Klingon, Elvish And Dothraki Translators Needed For Public Art Tour

Jul 7, 2016

Pictured is Elvish Art. The Office of Public Art is looking for people who speak J.R.R. Tolkien's fictional language to conduct special tours.
Credit Andrea Koerner

Know a fictional language? Here’s your chance to show off your skills.

Pittsburgh's Office of Public Art took to Craigslist and Facebook this week seeking translators proficient in Klingon, Elvish and Dothraki to translate a specialty art tour to coincide with the Wizard World conference visiting in November.

Director Renee Piechocki said the office is always looking to broaden its engagement with regional public art by offering an experience passionate fans will find exciting. It’s important to consider different perspectives, she said.

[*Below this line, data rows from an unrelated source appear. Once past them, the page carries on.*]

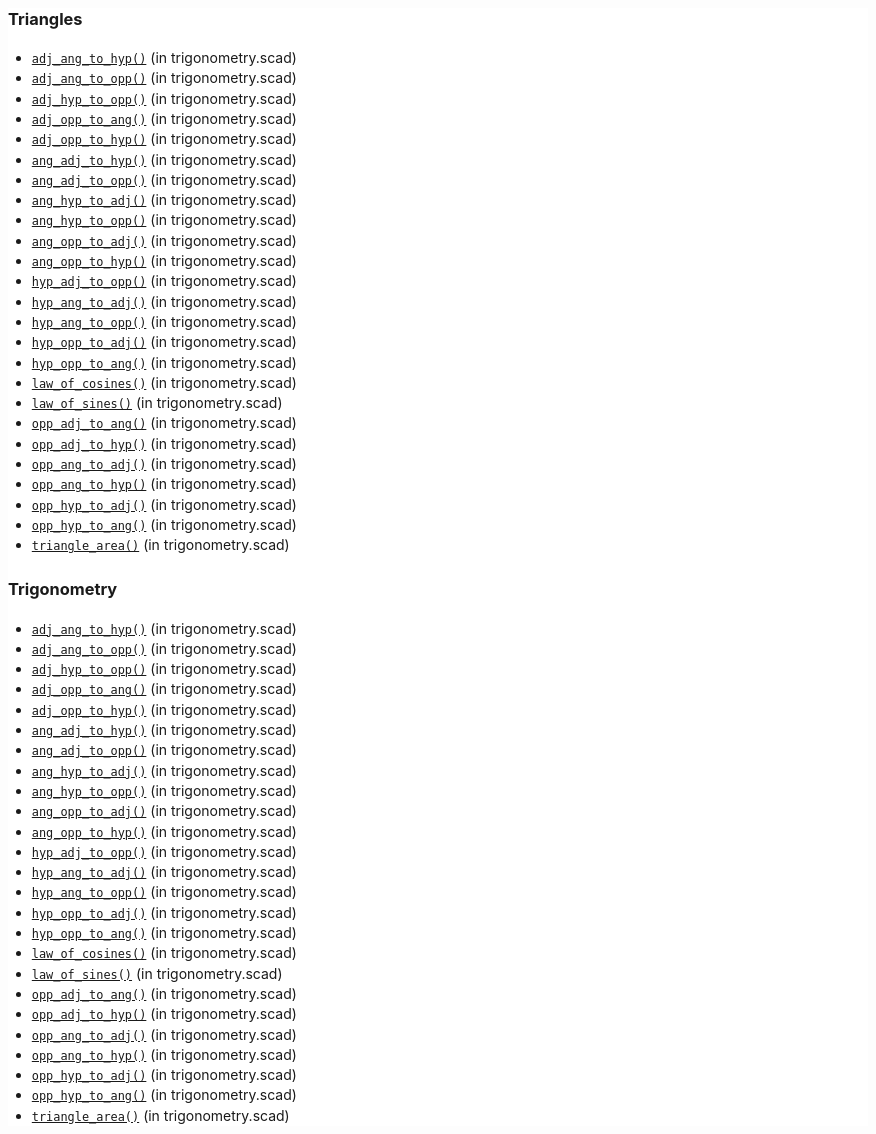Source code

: ### Triangles

- [`adj_ang_to_hyp()`](trigonometry.scad#function-adj_ang_to_hyp) (in trigonometry.scad)
- [`adj_ang_to_opp()`](trigonometry.scad#function-adj_ang_to_opp) (in trigonometry.scad)
- [`adj_hyp_to_opp()`](trigonometry.scad#function-hyp_adj_to_opp) (in trigonometry.scad)
- [`adj_opp_to_ang()`](trigonometry.scad#function-adj_opp_to_ang) (in trigonometry.scad)
- [`adj_opp_to_hyp()`](trigonometry.scad#function-adj_opp_to_hyp) (in trigonometry.scad)
- [`ang_adj_to_hyp()`](trigonometry.scad#function-adj_ang_to_hyp) (in trigonometry.scad)
- [`ang_adj_to_opp()`](trigonometry.scad#function-adj_ang_to_opp) (in trigonometry.scad)
- [`ang_hyp_to_adj()`](trigonometry.scad#function-hyp_ang_to_adj) (in trigonometry.scad)
- [`ang_hyp_to_opp()`](trigonometry.scad#function-hyp_ang_to_opp) (in trigonometry.scad)
- [`ang_opp_to_adj()`](trigonometry.scad#function-opp_ang_to_adj) (in trigonometry.scad)
- [`ang_opp_to_hyp()`](trigonometry.scad#function-opp_ang_to_hyp) (in trigonometry.scad)
- [`hyp_adj_to_opp()`](trigonometry.scad#function-hyp_adj_to_opp) (in trigonometry.scad)
- [`hyp_ang_to_adj()`](trigonometry.scad#function-hyp_ang_to_adj) (in trigonometry.scad)
- [`hyp_ang_to_opp()`](trigonometry.scad#function-hyp_ang_to_opp) (in trigonometry.scad)
- [`hyp_opp_to_adj()`](trigonometry.scad#function-hyp_opp_to_adj) (in trigonometry.scad)
- [`hyp_opp_to_ang()`](trigonometry.scad#function-hyp_opp_to_ang) (in trigonometry.scad)
- [`law_of_cosines()`](trigonometry.scad#function-law_of_cosines) (in trigonometry.scad)
- [`law_of_sines()`](trigonometry.scad#function-law_of_sines) (in trigonometry.scad)
- [`opp_adj_to_ang()`](trigonometry.scad#function-adj_opp_to_ang) (in trigonometry.scad)
- [`opp_adj_to_hyp()`](trigonometry.scad#function-adj_opp_to_hyp) (in trigonometry.scad)
- [`opp_ang_to_adj()`](trigonometry.scad#function-opp_ang_to_adj) (in trigonometry.scad)
- [`opp_ang_to_hyp()`](trigonometry.scad#function-opp_ang_to_hyp) (in trigonometry.scad)
- [`opp_hyp_to_adj()`](trigonometry.scad#function-hyp_opp_to_adj) (in trigonometry.scad)
- [`opp_hyp_to_ang()`](trigonometry.scad#function-hyp_opp_to_ang) (in trigonometry.scad)
- [`triangle_area()`](trigonometry.scad#function-triangle_area) (in trigonometry.scad)

### Trigonometry

- [`adj_ang_to_hyp()`](trigonometry.scad#function-adj_ang_to_hyp) (in trigonometry.scad)
- [`adj_ang_to_opp()`](trigonometry.scad#function-adj_ang_to_opp) (in trigonometry.scad)
- [`adj_hyp_to_opp()`](trigonometry.scad#function-hyp_adj_to_opp) (in trigonometry.scad)
- [`adj_opp_to_ang()`](trigonometry.scad#function-adj_opp_to_ang) (in trigonometry.scad)
- [`adj_opp_to_hyp()`](trigonometry.scad#function-adj_opp_to_hyp) (in trigonometry.scad)
- [`ang_adj_to_hyp()`](trigonometry.scad#function-adj_ang_to_hyp) (in trigonometry.scad)
- [`ang_adj_to_opp()`](trigonometry.scad#function-adj_ang_to_opp) (in trigonometry.scad)
- [`ang_hyp_to_adj()`](trigonometry.scad#function-hyp_ang_to_adj) (in trigonometry.scad)
- [`ang_hyp_to_opp()`](trigonometry.scad#function-hyp_ang_to_opp) (in trigonometry.scad)
- [`ang_opp_to_adj()`](trigonometry.scad#function-opp_ang_to_adj) (in trigonometry.scad)
- [`ang_opp_to_hyp()`](trigonometry.scad#function-opp_ang_to_hyp) (in trigonometry.scad)
- [`hyp_adj_to_opp()`](trigonometry.scad#function-hyp_adj_to_opp) (in trigonometry.scad)
- [`hyp_ang_to_adj()`](trigonometry.scad#function-hyp_ang_to_adj) (in trigonometry.scad)
- [`hyp_ang_to_opp()`](trigonometry.scad#function-hyp_ang_to_opp) (in trigonometry.scad)
- [`hyp_opp_to_adj()`](trigonometry.scad#function-hyp_opp_to_adj) (in trigonometry.scad)
- [`hyp_opp_to_ang()`](trigonometry.scad#function-hyp_opp_to_ang) (in trigonometry.scad)
- [`law_of_cosines()`](trigonometry.scad#function-law_of_cosines) (in trigonometry.scad)
- [`law_of_sines()`](trigonometry.scad#function-law_of_sines) (in trigonometry.scad)
- [`opp_adj_to_ang()`](trigonometry.scad#function-adj_opp_to_ang) (in trigonometry.scad)
- [`opp_adj_to_hyp()`](trigonometry.scad#function-adj_opp_to_hyp) (in trigonometry.scad)
- [`opp_ang_to_adj()`](trigonometry.scad#function-opp_ang_to_adj) (in trigonometry.scad)
- [`opp_ang_to_hyp()`](trigonometry.scad#function-opp_ang_to_hyp) (in trigonometry.scad)
- [`opp_hyp_to_adj()`](trigonometry.scad#function-hyp_opp_to_adj) (in trigonometry.scad)
- [`opp_hyp_to_ang()`](trigonometry.scad#function-hyp_opp_to_ang) (in trigonometry.scad)
- [`triangle_area()`](trigonometry.scad#function-triangle_area) (in trigonometry.scad)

“We align (programs) with interests that we see happening, thinking how can we create a program that meets people with these interests or we align things which are happening in the community,” she said.

While not official languages, tongues spoken in the worlds of Star Trek, Lord of the Rings and Game of Thrones can have realistic value in terms of connecting communities.

Tom Mosser and Sarah Zeffiro's "Two Andys" at the end of Strawberry Way is a quintessential piece of Pittsburgh's public art.
Credit Office of Public Art

And if you know Dothraki but aren’t fluent in art, have no fear, Piechocki said.

Translators are only expected to repeat what an art expert says during a tour, and because most tour participants will probably speak English, they’ll most likely receive the information twice.

That repetition is a good thing, Piechocki said.

“They’ll have the benefit of hearing it in English and then hearing it in a language they’ve studied as a passion,” she said. “I think it’ll be a great question for us to ask once they finish the tour: How was it in English? How was it in Elvish?”

The OPA, a branch of the Greater Pittsburgh Arts Council, plans to study how tailored tours can bring art to specific audiences, including both new Pittsburghers and first-time visitors. They've also tried art-infused yoga and dog-friendly walking tours, Piechocki said.

"Public art is an instigation for a conversation within a community," Renee Piechocki said. Above, her quote is translated into Elvish.
Credit 90.5 WESA

Tickets purchased in advance run $8 and jump to $10 the day of the event; specific times, dates and locations are forthcoming. 

With all the attention, Piechocki said she's expecting a sell-out show.

“I think it’s captured people’s imaginations,” she said.

So far, no potential translators have responded.